It rained last night in Albany and I wondered how the occupiers would hold out. With a borrowed camera I arrived at Academy Park -- the city side of the space, opposite the unoccupied state-run Lafayette Park -- and took in a busy scene. If anything, the weather had energized the occupiers, as had the arrival of a couple of TV news crews who probably had the same thoughts I did. The park flanks Washington Avenue, which connects the main business strip of Central Avenue with the downhill downtown area, so traffic was still brisk and cars still honked their horns to support the occupiers waving signs just off the curb. A few people beat their drums and one played a guitar. I saw the "mic check" gimmick in action. A guy yelled, "Mic check!" and people gathered around him to repeat and thus amplify whatever he said regarding the informational sheets he was handing out. Two troopers showed up for an amicable encounter; I don't know what they told the occupiers, but one of the park people asked if they could bring back some coffee on their next visit. One discordant note was sounded by a passing heckler who yelled with emphatic redundancy that the occupiers were "Anti-semitic Nazis." How he'd made that deduction was a brief topic of confused chat. But the mood overall was upbeat. I suppose they felt that if Gov. Cuomo couldn't stop them, the rain didn't stand a chance.
It was somewhat less lively approximately eleven hours later when I stopped to take some morning pictures before going to work. It may have been a late night for a lot of them, and then again a good percentage of occupiers may be part-timers who show up in the evening after work or classes. A sort of soup kitchen was up and running giving out breakfast. I saw a group of kids playing in a tent and wondered why they weren't in school. Exploring the park more thoroughly in daylight, I found a "People's Library," which was a tent stocked with various books, magazines and pamphlets, as well as, for the moment, sleeping bags and blankets. Only a couple of people were working the curb, but the drive-bys were still honking hello. Across the street, someone had taped "1%" signs to the benches just outside the Capitol.

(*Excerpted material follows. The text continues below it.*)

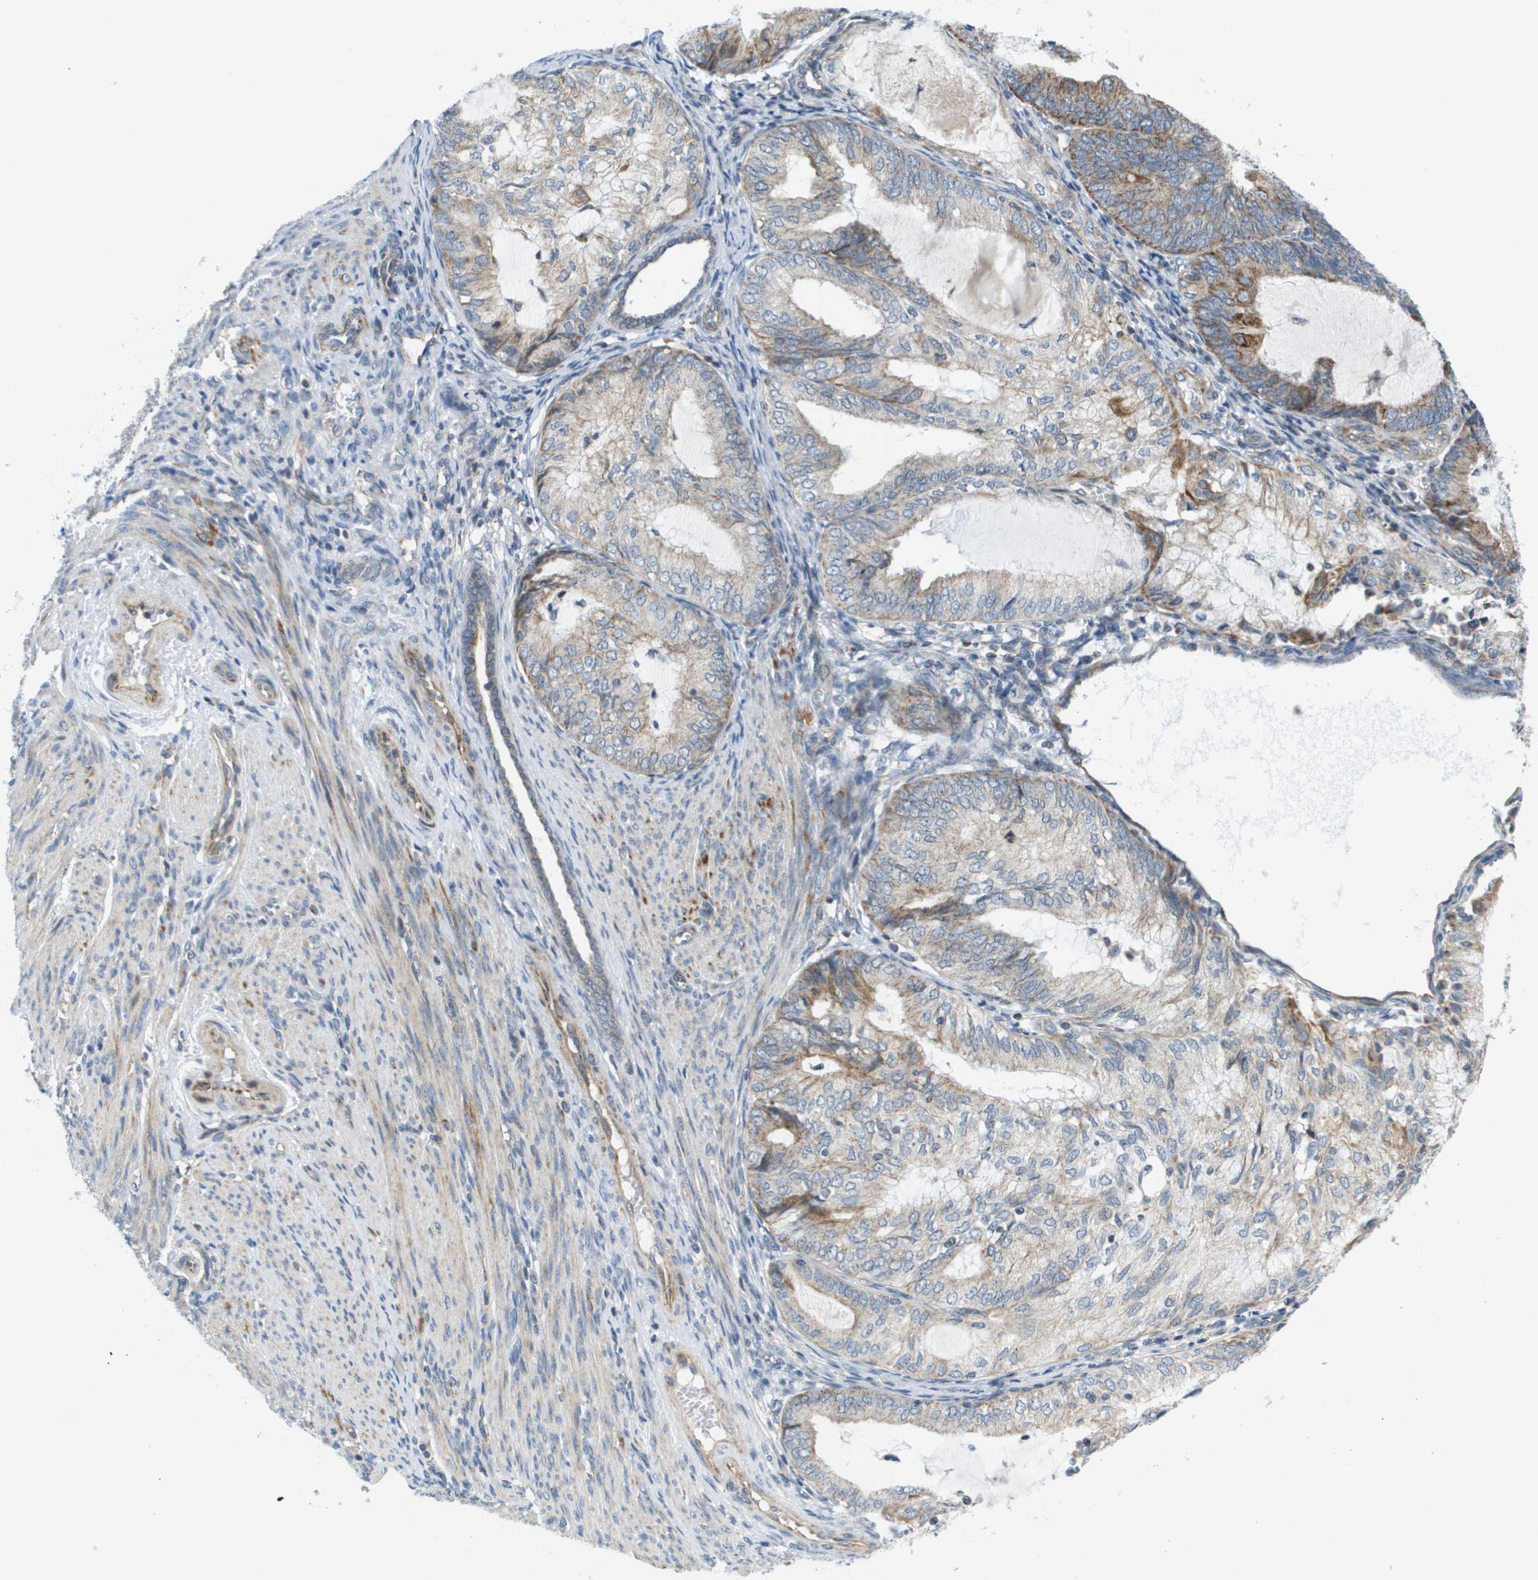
{"staining": {"intensity": "moderate", "quantity": "25%-75%", "location": "cytoplasmic/membranous"}, "tissue": "endometrial cancer", "cell_type": "Tumor cells", "image_type": "cancer", "snomed": [{"axis": "morphology", "description": "Adenocarcinoma, NOS"}, {"axis": "topography", "description": "Endometrium"}], "caption": "Endometrial cancer stained with IHC displays moderate cytoplasmic/membranous staining in about 25%-75% of tumor cells.", "gene": "KRT23", "patient": {"sex": "female", "age": 81}}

There was a schedule of events posted amid the signage and folk sculpture, and a big cardboard space for people to write "Why We Are Here." The reasons vary, but discontent rather than advocacy remains the prevailing tone. It's easier to agree that things are bad than to propose actual solutions, and so long as occupations welcome general discontent they may well keep growing. The occupiers see these events as occasions for people to hear each other out and recognize how many people agree about how bad things are. Where they go from here remains a mystery, but we can hope for the beginning of a new deliberation about society and politics, about what we want from and owe to each other, and what makes people a community. No one should dismiss them as hippies or losers or "Marxist socialists" and refuse to listen to them, nor should they refuse to listen to anyone who comes to them (albeit sober) with something relevant and critical to say. This may not be exactly what democracy looks like, but it could be democracy in the making.